▽
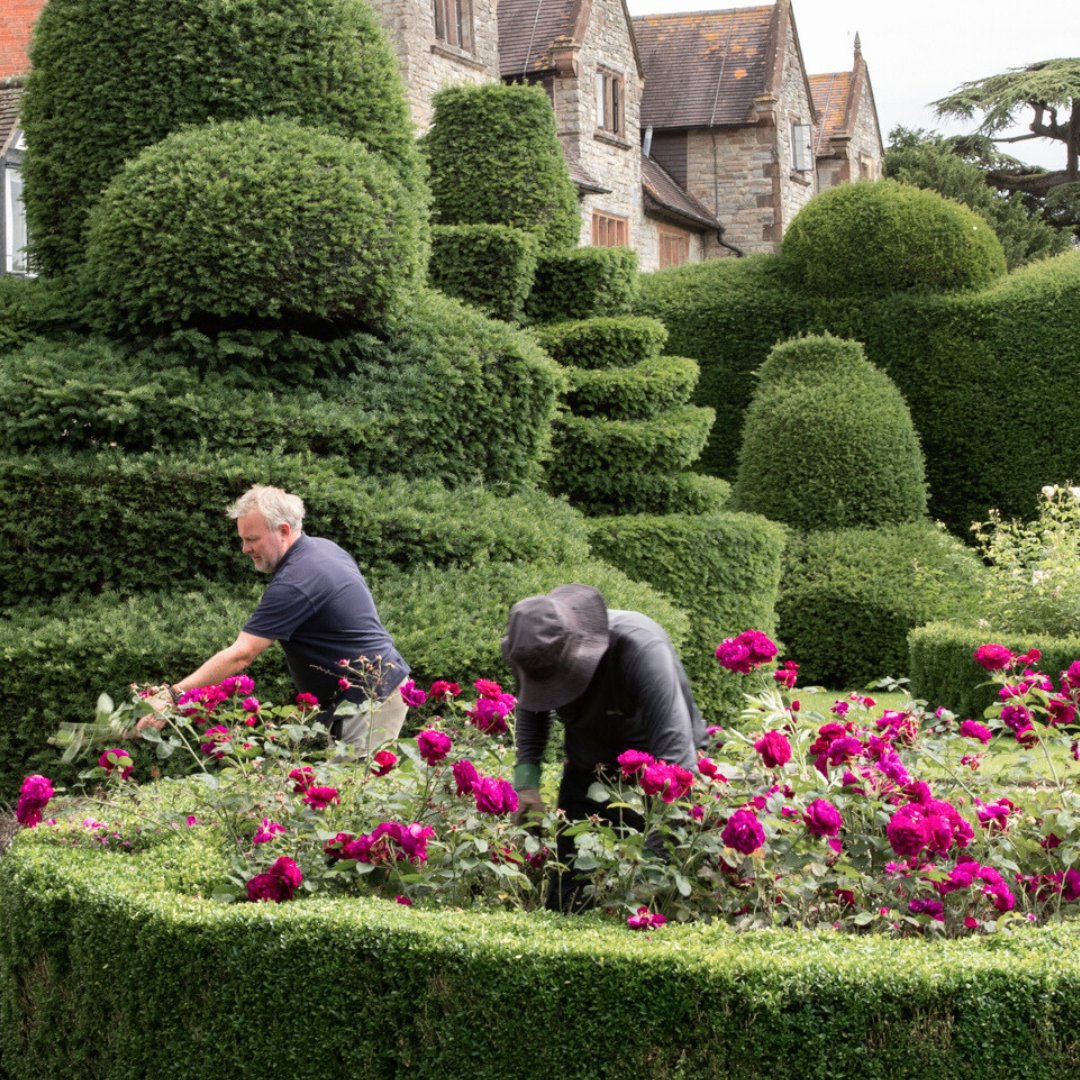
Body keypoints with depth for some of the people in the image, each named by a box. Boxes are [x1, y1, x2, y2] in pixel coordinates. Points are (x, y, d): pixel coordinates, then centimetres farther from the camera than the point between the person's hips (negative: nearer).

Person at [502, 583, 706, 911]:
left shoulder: (641, 647, -37)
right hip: (589, 772, 5)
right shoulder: (538, 652, -18)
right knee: (567, 901, 0)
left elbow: (674, 750, -40)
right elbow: (532, 712, 8)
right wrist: (526, 780, -7)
△
TASK ITEM:
Copy out every line of the records above word for word, omitting the picture.

RESULT FOR THIS EXERCISE:
Body keypoints with depth for some of the people in the image, each named by a box. Boxes are [x1, y1, x2, y2] in pixel coordinates. Points are (x, y, d): pixel coordinates, then centimetres farther from the camera than the point between the person's hips (negative: nearer).

Person at [502, 583, 706, 911]:
left shoulder: (641, 647, -37)
right hip: (589, 772, 5)
right shoulder: (538, 652, -18)
right knee: (567, 901, 0)
left elbow: (674, 750, -40)
right elbow: (532, 712, 8)
right wrist: (526, 780, -7)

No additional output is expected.